Speaking to a group of reporters in the All England Club boardroom, Brook said: “What we don’t want to do is retire him too early. Our thought all along is that we want to recognise Andy’s significant achievements here at Wimbledon in an appropriate way and at an appropriate time.
“We think an appropriate time is to unveil something when he retires. We are working on it. We have done some work already on it and there is still more work to do.”
Wimbledon have not yet consulted Murray on the sort of statue he would like, or decided where it will go, with the former world number one hopeful of returning to singles competition soon.
Brook’s time at the helm of the All England Club is definitely nearly up, though, with his nine-year tenure coming to an end in December.
He is proud of the progress he has overseen, listing the installation of the Court One roof, which is being used for the first time this year, the extension of the grass-court season and the purchase of land from the neighbouring golf club as his biggest achievements.
The latter, finally agreed at the end of last year, will treble the size of Wimbledon’s land, and the club have appointed a planning firm to help them shape the future of the tournament.
Brook is also proud of the increase in prize money in his time, saying: “It was £14 million when I first started, it’s £38 million this year. Players may say it’s not enough but it’s grown faster than this business has grown over the past nine years.”
Brook steps down at an interesting time for the sport, with a group on the ATP Player Council, led by Novak Djokovic, looking to challenge the percentage of profits given out in prize money.
They feel the players are not adequately remunerated compared to other sports despite the huge increases paid out by the slams over the past few years.
Brook believes players should appreciate more what they have, saying: “They don’t understand where we’ve come from, and they always want more.

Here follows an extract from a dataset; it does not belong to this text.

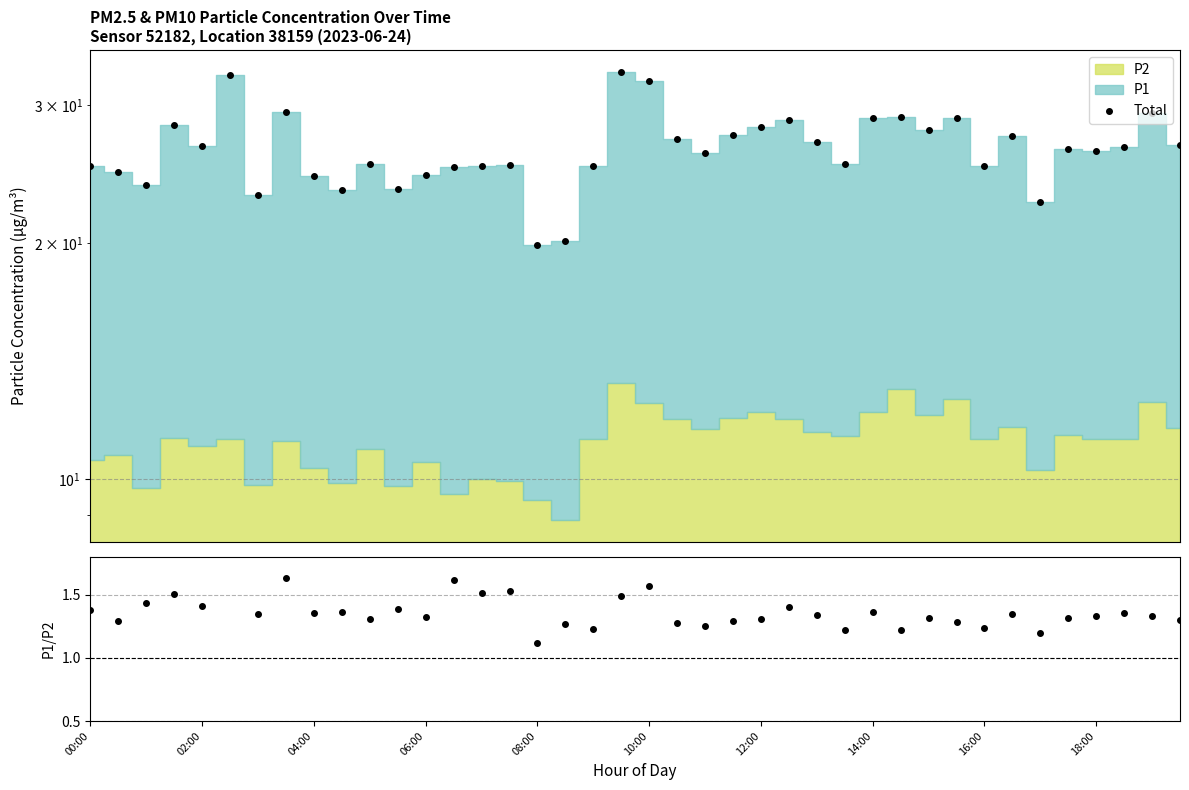

What is the average value?

26.4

“Generations past who have given up their share of prize money in order to allow events to continue to grow and succeed and make them what they are today. There is this continuous transfer of equity from one generation to the next, which the current generation don’t necessarily always understand.
“Spend more time with Rod Laver, or even Tim Henman actually, and they’d learn things were different, or very, very different, not that long ago.”
Brook will be succeeded by fellow board member Ian Hewitt but voiced his hope that one day this most traditional of establishments will be led by a woman.
“I would love it to have a female chair at some point,” he said. “And similarly a chief executive. It would be a great statement.”